Rangkap Jabatan Termasuk Tindak Pidana Korupsi, Aparat Hukum Wajib Segera Bertindak

Oleh: Anthony Budiawan - Managing Director PEPS (Political Economy and Policy Studies)

MENTERI termasuk Wakil Menteri, dilarang mempunyai rangkap jabatan. Hal ini tertuang di dalam undang-undang No 39 tahun 2008 (UU No 39/2008) tentang Kementerian Negara.

Pasal 23 menyatakan:

Menteri dilarang merangkap jabatan sebagai:

a. pejabat negara lainnya sesuai dengan peraturan perundang-undangan;

b. komisaris atau direksi pada perusahaan negara atau perusahaan swasta; atau

c. pimpinan organisasi yang dibiayai dari Anggaran Pendapatan Belanja Negara dan/atau Anggaran Pendapatan Belanja Daerah.
========================
YANG DIMINTA -
Sambung tulisan tentang larangan rangkap jabatan menteri di atas, mulai setelah kalimat terakhirnya, yaitu butir c Pasal 23.

DATA YANG DIBERIKAN -
========================
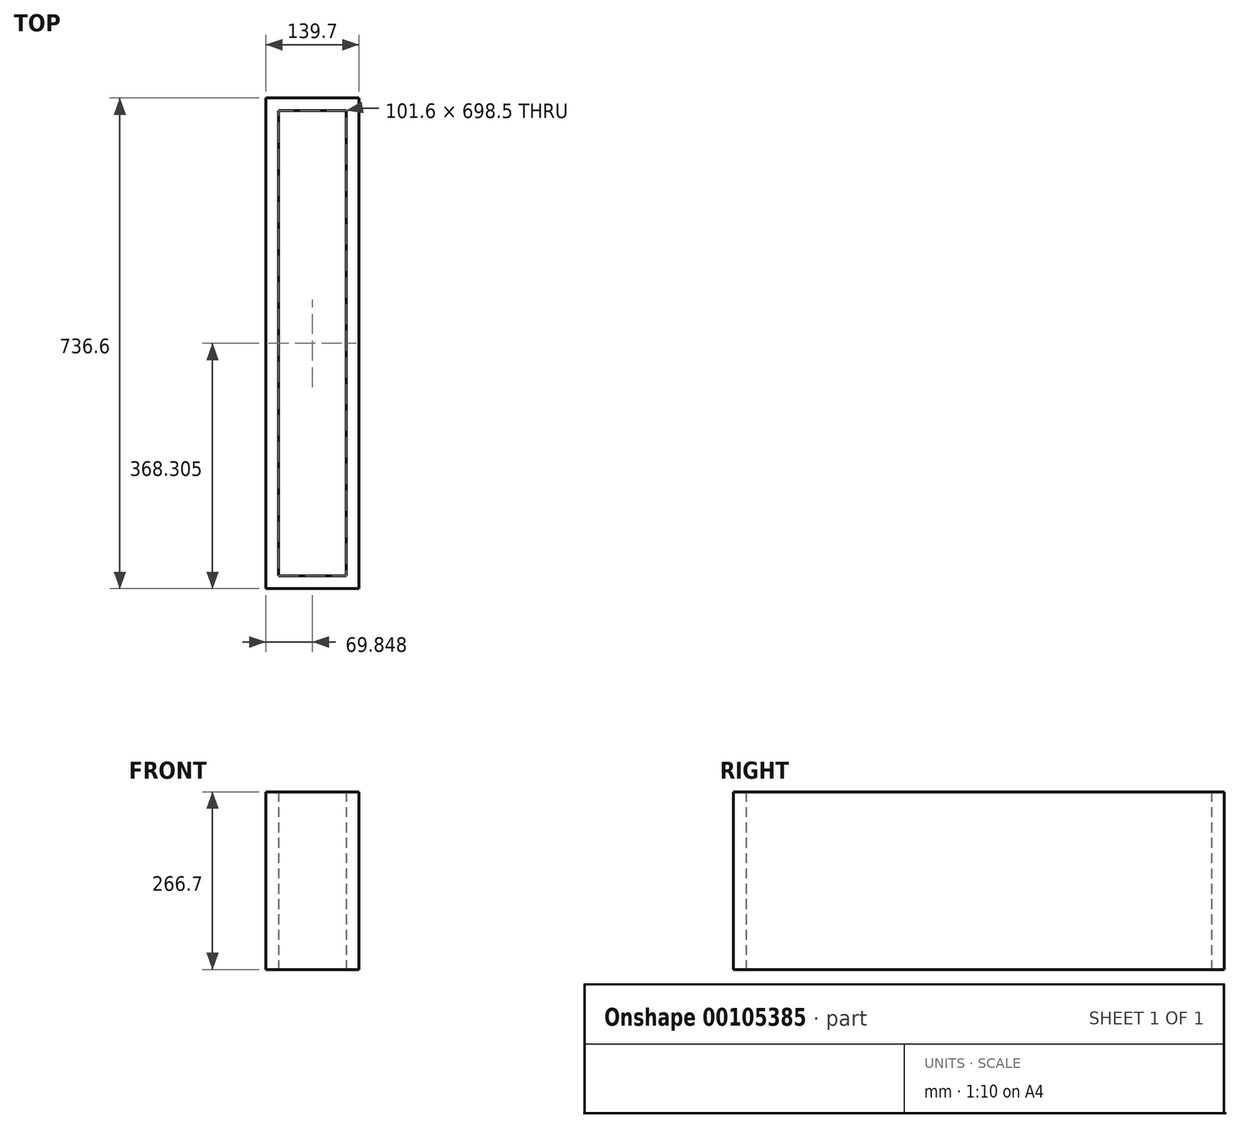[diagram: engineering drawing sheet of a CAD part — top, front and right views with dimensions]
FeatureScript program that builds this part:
========================
JAWABAN AKHIR -
Pengertian larangan rangkap jabatan yang dimaksud di dalam undang-undang ini seharusnya juga termasuk pejabat teras di kementerian, yaitu para eselon satu, eselon dua, staff ahli dan staff khusus menteri. Karena pejabat teras tersebut merupakan kepanjangan tangan dari menteri.

Faktanya, larangan rangkap jabatan atas perintah undang-undang ini diabaikan. Banyak menteri, wakil menteri, pejabat teras kementerian (termasuk staff ahli dan staff khusus) mempunyai rangkap jabatan.

Sri Mulyani, Menteri Keuangan, mempunyai 30 rangkap jabatan lainnya. Erick Thohir, Menteri BUMN, juga mempunyai rangkap jabatan sebagai Ketua Umum PSSI (Persatuan Sepakbola Seluruh Indonesia) yang dibiayai oleh APBN, sehingga Erick Thohir melanggar Pasal 23 huruf c.

Selain itu, banyak wakil menteri dan pejabat teras kementerian, yaitu eselon satu, eselon dua, staf ahli dan staf khusus menteri, mempunyai rangkap jabatan sebagai komisaris di perusahaan negara alias BUMN. Artinya, mereka melanggar pasal 23 huruf b.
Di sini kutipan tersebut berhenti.